For this hunt, I shouldered a beautiful Beretta 391 Urika 3-inch chamber semi-auto. Given the 20s turkey popularity, standard gobbler loads were readily available and patterned nicely with a turkey-full choke at around 30 yards. I went with handloads just for the joy of reloading, though a box of Golden Pheasants I tried out patterned nearly as well, and the range can certainly be extended safely in most cases.
10 Gauge: The heavy hitter
For this test, I borrowed a Remington SP10 semi-auto. Admittedly, it was my least favorite of the group, mostly due to the gun’s weight and the fact that I am not too familiar with 10-gauge loads. I’ve seen this gun skybust many a goose, so I knew marking out ranges for this beast was not as critical. The turkey on this rainy-cold hunt worked to within about 35 yards and didn’t stand a chance, though both the gun and pattern were capable of reaching much, much farther.
16 Gauge: The old beauty
I was thrilled to take my 16 gauge Browning A5 out to the field. This gun is a family Browning Sweet 16, which had been shot and loved by both my great-grandfather and grandfather. It has its battle wounds that left a great patina, yet unfortunately, I just don’t take it out of the safe often enough. But boy, did it make a great turkey gun. Unlike the previous 10-, 12- and 20-gauge arms with their screw-in chokes, I had to compensate for a fixed modified choke. While I reloaded a selection, factory loads performed just as well at the board, and my comfortable range off hand came to around 35 yards. While turkey hunting with a bow is my greatest gobbler adrenaline rush, this was one nostalgic hunt I’ll never forget.
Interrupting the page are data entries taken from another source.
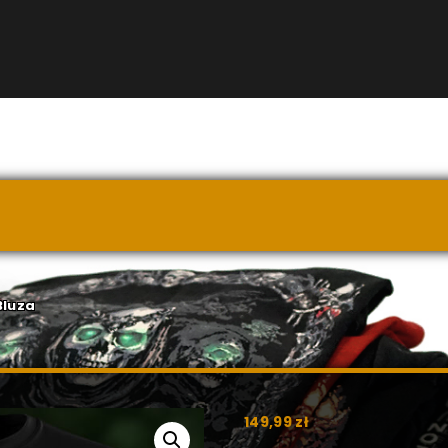
Bluza
149,99
zł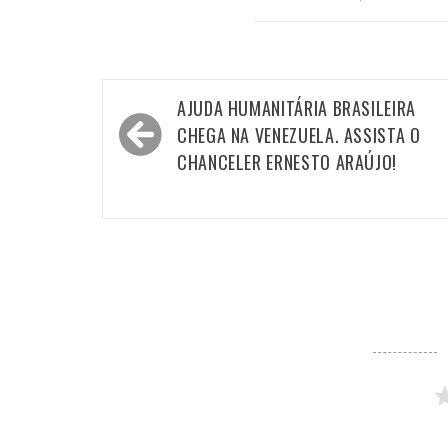
Navegação
AJUDA HUMANITÁRIA BRASILEIRA
de
CHEGA NA VENEZUELA. ASSISTA O
Post
CHANCELER ERNESTO ARAÚJO!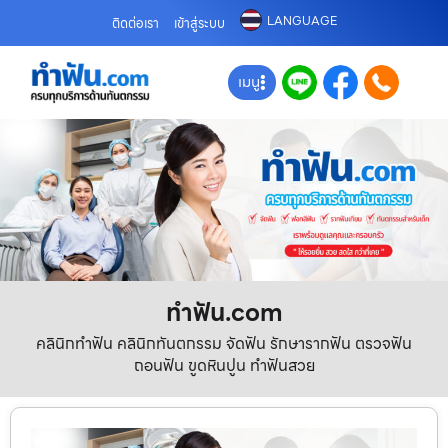
LANGUAGE
ติดต่อเรา
เข้าสู่ระบบ
เมนู
ทําฟัน.com
คลินิกทำฟัน คลินิกทันตกรรม จัดฟัน รักษารากฟัน ตรวจฟัน
ถอนฟัน ขูดหินปูน ทำฟันสวย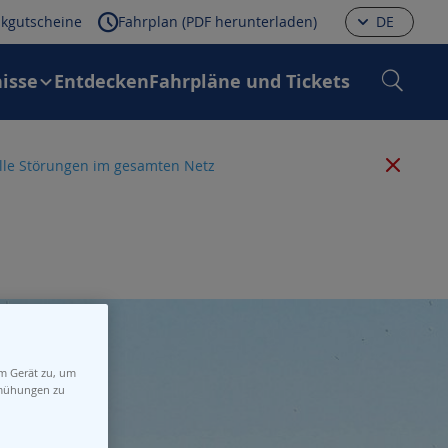
kgutscheine
Fahrplan (PDF herunterladen)
DE
isse
Entdecken
Fahrpläne und Tickets
 alle Störungen im gesamten Netz
em Gerät zu, um
emühungen zu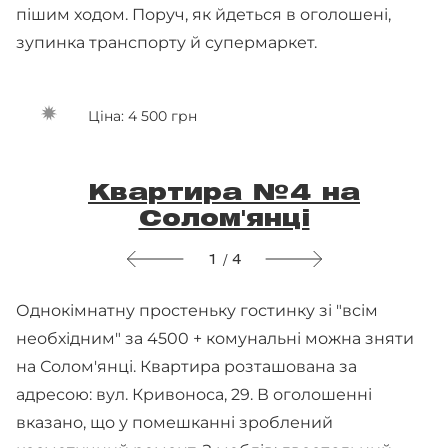
пішим ходом. Поруч, як йдеться в оголошені,
зупинка транспорту й супермаркет.
Ціна: 4 500 грн
Квартира №4 на
Солом'янці
1 / 4
Однокімнатну простеньку гостинку зі "всім
необхідним" за 4500 + комунальні можна зняти
на Солом'янці. Квартира розташована за
адресою: вул. Кривоноса, 29. В оголошенні
вказано, що у помешканні зроблений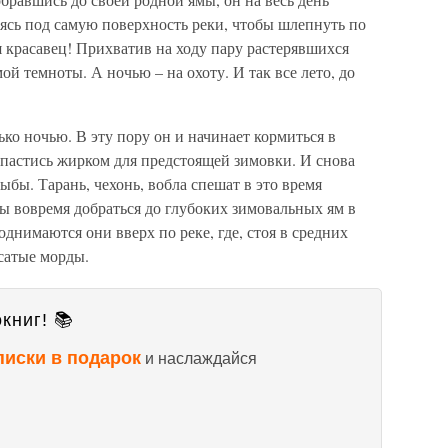
аясь под самую поверхность реки, чтобы шлепнуть по
я красавец! Прихватив на ходу пару растерявшихся
мой темноты. А ночью – на охоту. И так все лето, до
ько ночью. В эту пору он и начинает кормиться в
запастись жирком для предстоящей зимовки. И снова
ыбы. Тарань, чехонь, вобла спешат в это время
ы вовремя добраться до глубоких зимовальных ям в
нимаются они вверх по реке, где, стоя в средних
сатые морды.
книг! 📚
писки в подарок
и наслаждайся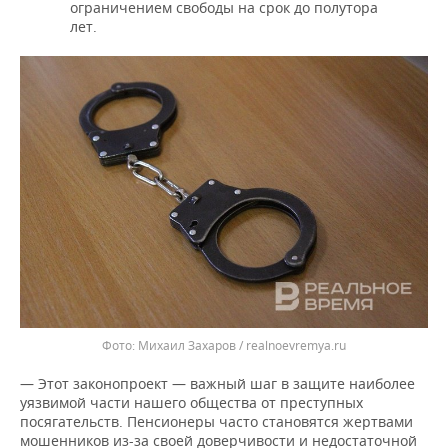
ограничением свободы на срок до полутора
лет.
Михаил Захаров / realnoevremya.ru
— Этот законопроект — важный шаг в защите наиболее
уязвимой части нашего общества от преступных
посягательств. Пенсионеры часто становятся жертвами
мошенников из-за своей доверчивости и недостаточной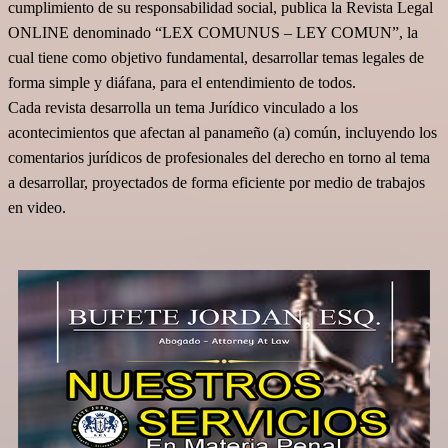
cumplimiento de su responsabilidad social,
publica la Revista Legal
ONLINE denominado “LEX COMUNUS – LEY COMUN”, la
cual tiene como objetivo fundamental, desarrollar temas legales de
forma simple y diáfana, para el entendimiento de todos.
Cada revista desarrolla un tema Jurídico vinculado a los
acontecimientos que afectan al panameño (a) común, incluyendo los
comentarios jurídicos de profesionales del derecho en torno al tema
a desarrollar, proyectados de forma eficiente por medio de trabajos
en video.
Besides, 16s are just plain underrated guns.
Single Shot .410: The baby
Of all the gauges, naturally I was most tentative of turkey time with a .410 bore. However, I was also most pleased to carry the hand-me-down New England Arms Pardner into the field once again. It was the first “real” gun with that I’d ever shot anything (a squirrel) and was a hand-me-down gift from my Papa for my eighth birthday. Despite its light surface rust and a few nicks in the stock, I loved it then and love it still.
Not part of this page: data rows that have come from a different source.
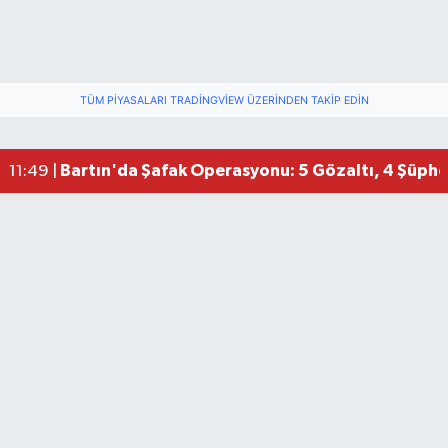
TÜM PIYASALARI TRADINGVIEW ÜZERINDEN TAKIP EDIN
Bartın'da Şafak Operasyonu: 5 Gözaltı, 4 Şüphel
11:49 |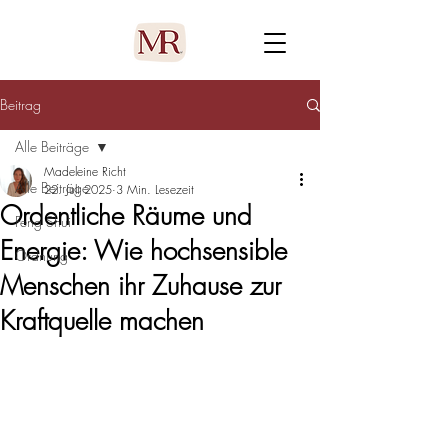
Beitrag
Alle Beiträge
Madeleine Richt
Alle Beiträge
22. Juli 2025
3 Min. Lesezeit
Ordentliche Räume und
Feng Shui
Energie: Wie hochsensible
Ordnung
Menschen ihr Zuhause zur
Kraftquelle machen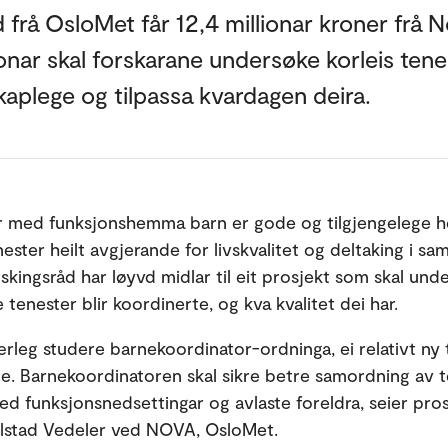
dd frå OsloMet får 12,4 millionar kroner frå
r skal forskarane undersøke korleis tenest
kaplege og tilpassa kvardagen deira.
ar med funksjonshemma barn er gode og tilgjengelege h
ester heilt avgjerande for livskvalitet og deltaking i sa
skingsråd har løyvd midlar til eit prosjekt som skal und
ke tenester blir koordinerte, og kva kvalitet dei har.
særleg studere barnekoordinator-ordninga, ei relativt ny 
 Barnekoordinatoren skal sikre betre samordning av t
ed funksjonsnedsettingar og avlaste foreldra, seier pros
lstad Vedeler ved NOVA, OsloMet.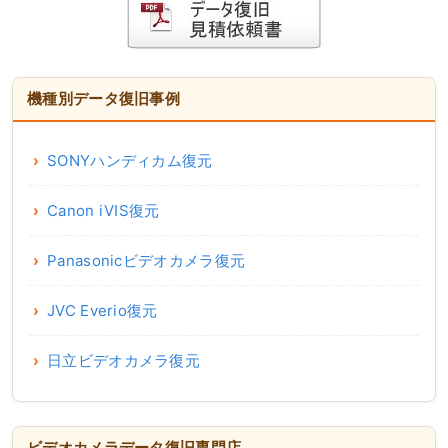
機種別データ復旧事例
SONYハンディカム復元
Canon iVIS復元
Panasonicビデオカメラ復元
JVC Everio復元
日立ビデオカメラ復元
ビデオカメラデータ復旧専門店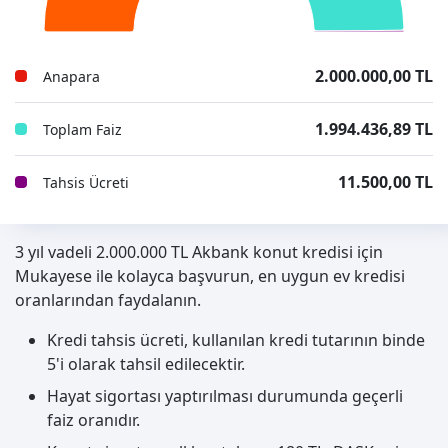
2.000.000,00 TL
Anapara
1.994.436,89 TL
Toplam Faiz
11.500,00 TL
Tahsis Ücreti
3 yıl vadeli 2.000.000 TL Akbank konut kredisi için
Mukayese ile kolayca başvurun, en uygun ev kredisi
oranlarından faydalanın.
Kredi tahsis ücreti, kullanılan kredi tutarının binde
5'i olarak tahsil edilecektir.
Hayat sigortası yaptırılması durumunda geçerli
faiz oranıdır.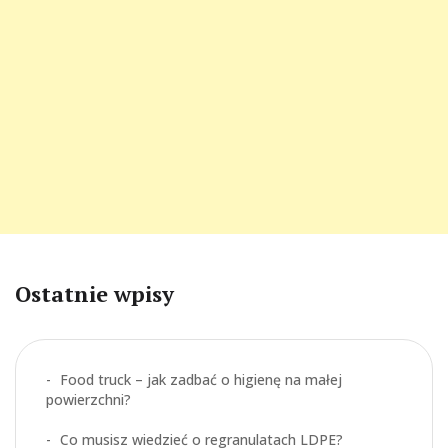
Ostatnie wpisy
Food truck – jak zadbać o higienę na małej
powierzchni?
Co musisz wiedzieć o regranulatach LDPE?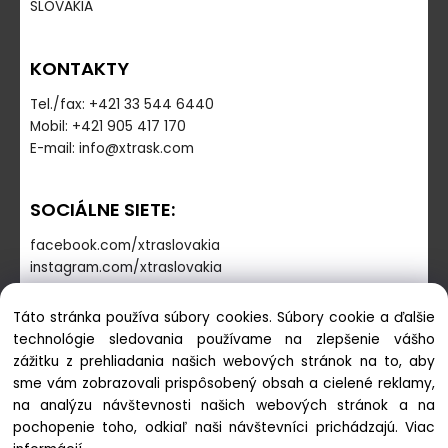
SLOVAKIA
KONTAKTY
Tel./fax: +421 33 544 6440
Mobil: +421 905 417 170
E-mail: info@xtrask.com
SOCIÁLNE SIETE:
facebook.com/xtraslovakia
instagram.com/xtraslovakia
Táto stránka používa súbory cookies. Súbory cookie a ďalšie
PREVÁDZKOVÁ DOBA
technológie sledovania používame na zlepšenie vášho
zážitku z prehliadania našich webových stránok na to, aby
Pondelok - Piatok: 7:30-16:00
sme vám zobrazovali prispôsobený obsah a cielené reklamy,
Sobota-Nedeľa: zatvorené
na analýzu návštevnosti našich webových stránok a na
pochopenie toho, odkiaľ naši návštevníci prichádzajú.
Viac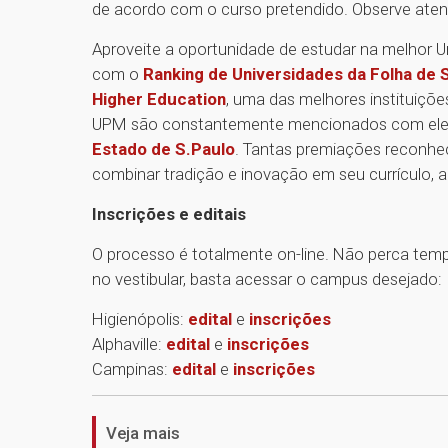
de acordo com o curso pretendido. Observe aten
Aproveite a oportunidade de estudar na melhor U
com o
Ranking de Universidades da Folha de S
Higher Education
, uma das melhores instituiçõe
UPM são constantemente mencionados com ele
Estado de S.Paulo
. Tantas premiações reconhe
combinar tradição e inovação em seu currículo, 
Inscrições e editais
O processo é totalmente on-line. Não perca temp
no vestibular, basta acessar o campus desejado:
Higienópolis:
edital
e
inscrições
Alphaville:
edital
e
inscrições
Campinas:
edital
e
inscrições
Veja mais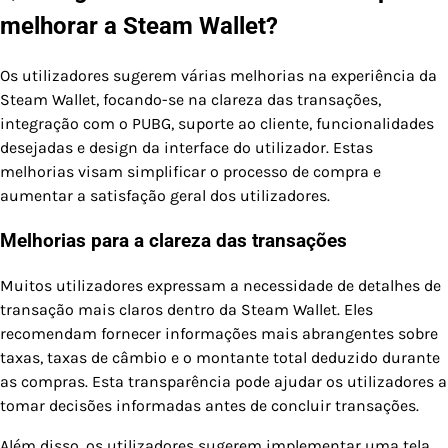
melhorar a Steam Wallet?
Os utilizadores sugerem várias melhorias na experiência da
Steam Wallet, focando-se na clareza das transações,
integração com o PUBG, suporte ao cliente, funcionalidades
desejadas e design da interface do utilizador. Estas
melhorias visam simplificar o processo de compra e
aumentar a satisfação geral dos utilizadores.
Melhorias para a clareza das transações
Muitos utilizadores expressam a necessidade de detalhes de
transação mais claros dentro da Steam Wallet. Eles
recomendam fornecer informações mais abrangentes sobre
taxas, taxas de câmbio e o montante total deduzido durante
as compras. Esta transparência pode ajudar os utilizadores a
tomar decisões informadas antes de concluir transações.
Além disso, os utilizadores sugerem implementar uma tela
The downside to using the Pardner for a turkey hunt was its single shot limit. The fixed full choke was adequate, though lots of patterning was required, as changing tubes was not an option. I loaded shells with varying amounts of powder and shot sizes. The 4’s and 6’s I would have preferred to shoot wouldn’t pattern worth a darn. However, 7’s grouped marvelously. While the pattern was solid out to 30 yards, I felt best inside 25.
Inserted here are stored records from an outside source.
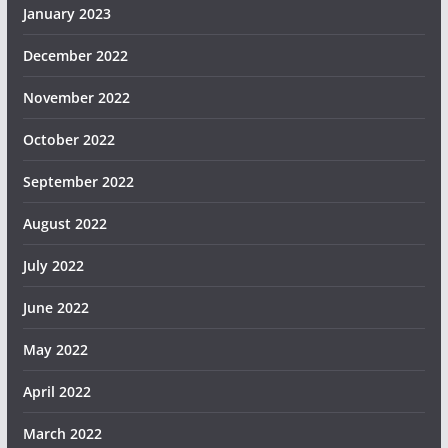
January 2023
December 2022
November 2022
October 2022
September 2022
August 2022
July 2022
June 2022
May 2022
April 2022
March 2022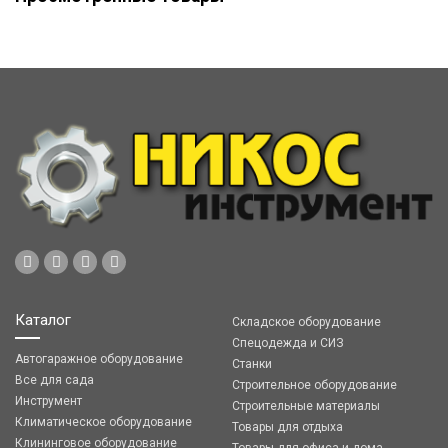
Каталог
Складское оборудование
Спецодежда и СИЗ
Автогаражное оборудование
Станки
Все для сада
Строительное оборудование
Инструмент
Строительные материалы
Климатическое оборудование
Товары для отдыха
Клининговое оборудование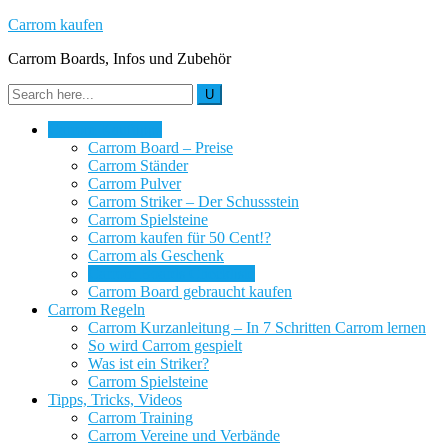
Carrom kaufen
Carrom Boards, Infos und Zubehör
Carrom Kauftipps
Carrom Board – Preise
Carrom Ständer
Carrom Pulver
Carrom Striker – Der Schussstein
Carrom Spielsteine
Carrom kaufen für 50 Cent!?
Carrom als Geschenk
Carrom Boards Checkliste
Carrom Board gebraucht kaufen
Carrom Regeln
Carrom Kurzanleitung – In 7 Schritten Carrom lernen
So wird Carrom gespielt
Was ist ein Striker?
Carrom Spielsteine
Tipps, Tricks, Videos
Carrom Training
Carrom Vereine und Verbände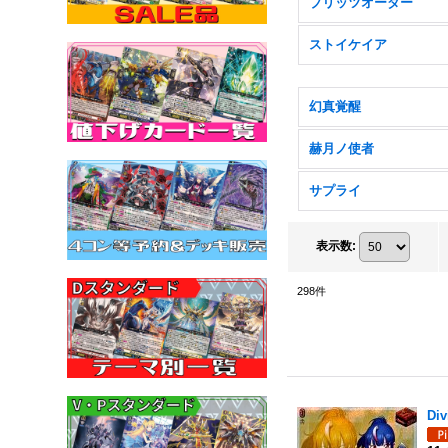
ブリッツオーダー
ストイケイア
幻真覚醒
赫月ノ使者
サプライ
表示数
:
298
件
Di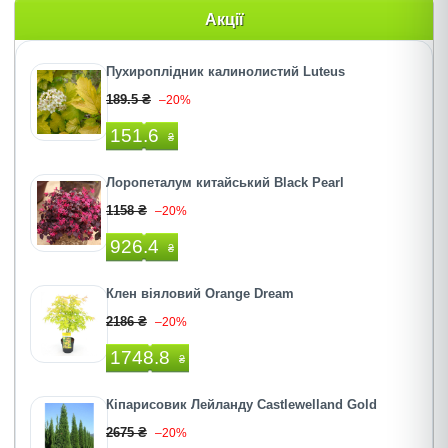
Акції
Пухироплiдник калинолистий Luteus
189.5 ₴
–20%
151.6
₴
Лоропеталум китайський Black Pearl
1158 ₴
–20%
926.4
₴
Клен віяловий Orange Dream
2186 ₴
–20%
1748.8
₴
Кіпарисовик Лейланду Castlewelland Gold
2675 ₴
–20%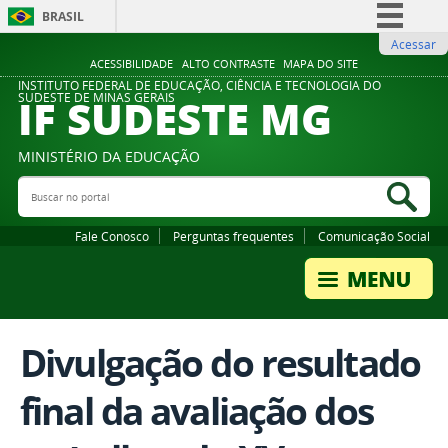
BRASIL
Acessar
Simplifique!
ACESSIBILIDADE
ALTO CONTRASTE
MAPA DO SITE
Comunica BR
INSTITUTO FEDERAL DE EDUCAÇÃO, CIÊNCIA E TECNOLOGIA DO
IF SUDESTE MG
SUDESTE DE MINAS GERAIS
Participe
Acesso à informação
MINISTÉRIO DA EDUCAÇÃO
Legislação
Buscar no portal
Bus
Canais
Fale Conosco
Perguntas frequentes
Comunicação Social
Divulgação do resultado
final da avaliação dos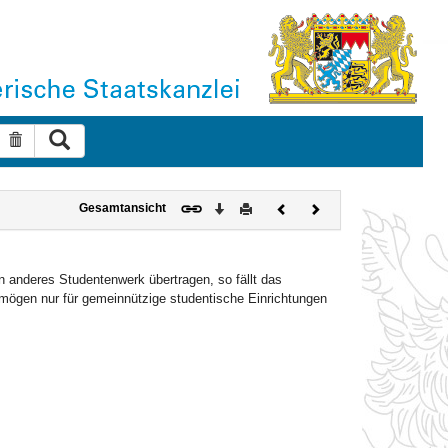
Suche ausführen
Suche zurücksetzen
Download
Drucken
Vorheriges
Nächstes
Gesamtansicht
Dokument
Dokument
 anderes Studentenwerk übertragen, so fällt das
rmögen nur für gemeinnützige studentische Einrichtungen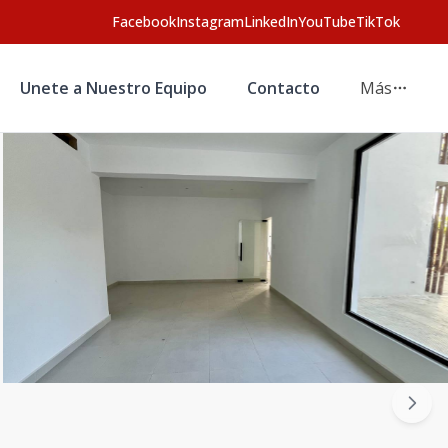
Facebook
Instagram
LinkedIn
YouTube
TikTok
Unete a Nuestro Equipo
Contacto
Más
Just to make sure I wouldn’t wound a bird, I had a licensed hunting buddy backing me up — with what else than the big 10 gauge. After several days and passing on numerous trophy birds that were outside range, I had my choice of three nice toms that worked right into the decoys, inside 15 yards. It was the perfect scenario and when the little .410 snapped out its shot, the turkey went down stone dead. As excited as I was, my Papa was even more so. He never thought that little gun would harvest a turkey.
The 28 Gauge: The elusive one
All that remains is the 28 gauge. A few months ago, I received my spring turkey permit for a week in May. When I camo up and take to the newly-woken woods, I will be carrying a 28-inch barreled CZ Redhead 28-gauge O/U. Until then, I will be working up loads at the bench, patterning, changing chokes and finding my optimum range. So when that beautiful tom comes strutting in to my lonely hen call, he will meet his end at an uncommon gun.
So, what remains?
What remains when this multi-gauge challenge is complete? There are always new ways to do the same old things in the field, and sometimes old guns make the best hunting partners. This spring, I wish you the thrill of morning gobblers sounding off from the roost, a good hunting buddy, and the satisfaction of a successful hunt. Whatever challenge and joy you face in your hunting endeavors this coming season, spend the time to do it safely, humanely, and most importantly, make some great memories in the field.